Lübeck – Ein letztes Mal Dritte Liga Nord in der Thomas-Mann-Halle. So oder so ähnlich dürfte es für die Lübecker Volleyballer heißen. Die VSG Lübeck um Coach Alex Beitz wollen aus dem letzten Heimspiel in der Saison 2025/26 ein echtes Festspiel machen.
Ein kleiner Funke Hoffnung bleibt…
Festlich ist dabei nicht der Blick auf die Tabelle: Nach einer erneut knappen Niederlage ist zwei Spieltag vor Schluss der Sprung auf den sicher rettenden Platz acht nicht mehr zu erreichen. Dennoch lohnt es für Lübeck um jeden Punkt zu kämpfen, denn aus der 2. Liga werden alle Absteiger in die Dritte Liga West absteigen. Könnte so ein Platz für die VSG frei werden, wenn die letzten zwei Spiele entsprechend erfolgreich bestreitet werden?

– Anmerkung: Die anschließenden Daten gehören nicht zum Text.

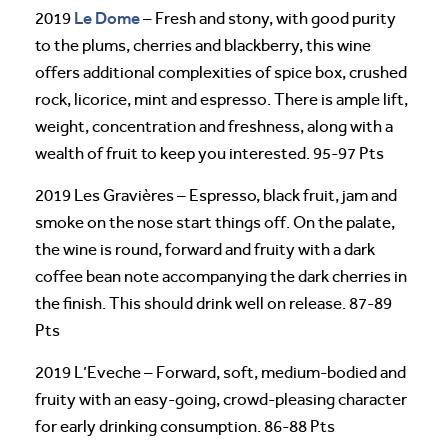
Le Dome
2019
– Fresh and stony, with good purity
to the plums, cherries and blackberry, this wine
offers additional complexities of spice box, crushed
rock, licorice, mint and espresso. There is ample lift,
weight, concentration and freshness, along with a
wealth of fruit to keep you interested. 95-97 Pts
2019 Les Gravières – Espresso, black fruit, jam and
smoke on the nose start things off. On the palate,
the wine is round, forward and fruity with a dark
coffee bean note accompanying the dark cherries in
the finish. This should drink well on release. 87-89
Pts
2019 L’Eveche – Forward, soft, medium-bodied and
fruity with an easy-going, crowd-pleasing character
for early drinking consumption. 86-88 Pts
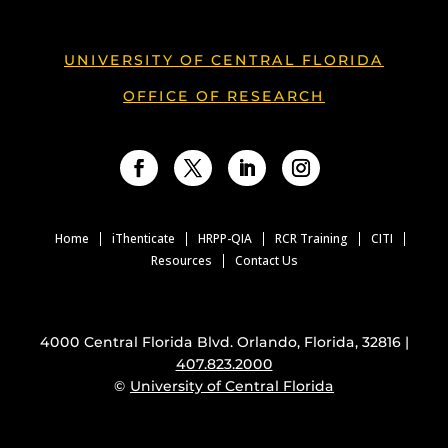
UNIVERSITY OF CENTRAL FLORIDA
OFFICE OF RESEARCH
Facebook
Twitter
LinkedIn
Instagram
Home
iThenticate
HRPP-QIA
RCR Training
CITI
Resources
Contact Us
4000 Central Florida Blvd. Orlando, Florida, 32816 |
407.823.2000
©
University of Central Florida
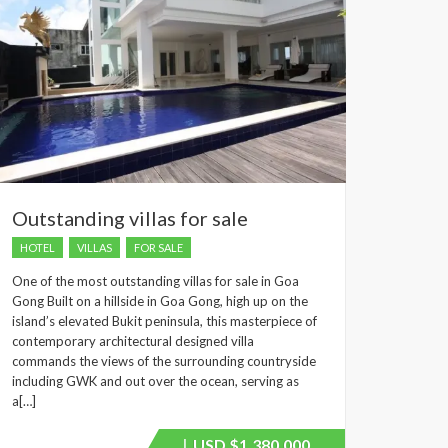
Outstanding villas for sale
HOTEL
VILLAS
FOR SALE
One of the most outstanding villas for sale in Goa
Gong Built on a hillside in Goa Gong, high up on the
island’s elevated Bukit peninsula, this masterpiece of
contemporary architectural designed villa
commands the views of the surrounding countryside
including GWK and out over the ocean, serving as
a[…]
USD
$1,380,000
Price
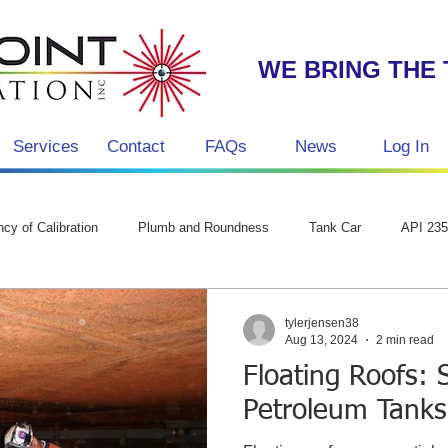
WE BRING THE 
Services
Contact
FAQs
News
Log In
g
cy of Calibration
Plumb and Roundness
Tank Car
API 23
tylerjensen38
Aug 13, 2024
2 min read
Floating Roofs: 
Petroleum Tanks,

Die Hoffnung ist da, auch wenn der Kader dezimiert ist. Verletzungen und Privates zehren seit Wochen am Kader der VSG, der insbesondere auf der Außen-/Annahmeposition dezimiert ist. Dort wurde Team Lübeck-Talent Johan Moll Woche für Woche immer mehr zum Schlüsselspieler, auch Sonnabend wird er gefragt sein. Dazu wird auf der Position wieder Unterstützung aus der Zweitvertretung gegen Warnemünde zum Zuge kommen. Die Gäste aus Warnemünde sitzen im Tabellenmittelfeld fest im Sattel, während deren Bundesligamannschaft jüngst den Klassenerhalt in Deutschlands höchster Spielklasse sichergestellt hat.
Außenseiter-Rolle egal
Gegen die Gäste, die mit fünf Siegen aus sieben Spielen zuletzt gut in Form waren, werden die Lübecker vor heimischer Kulisse nochmal alles raushauen. Am Sonnabend um 18.30 Uhr haben sich die Hansestädter fest vorgenommen, auch für die treuen Fans den neunten Saisonsieg zu holen und danach ein wenig zu feiern. Favorisiert sind die Lübecker nicht, aber in der Thomas-Mann-Halle keinesfalls chancenlos.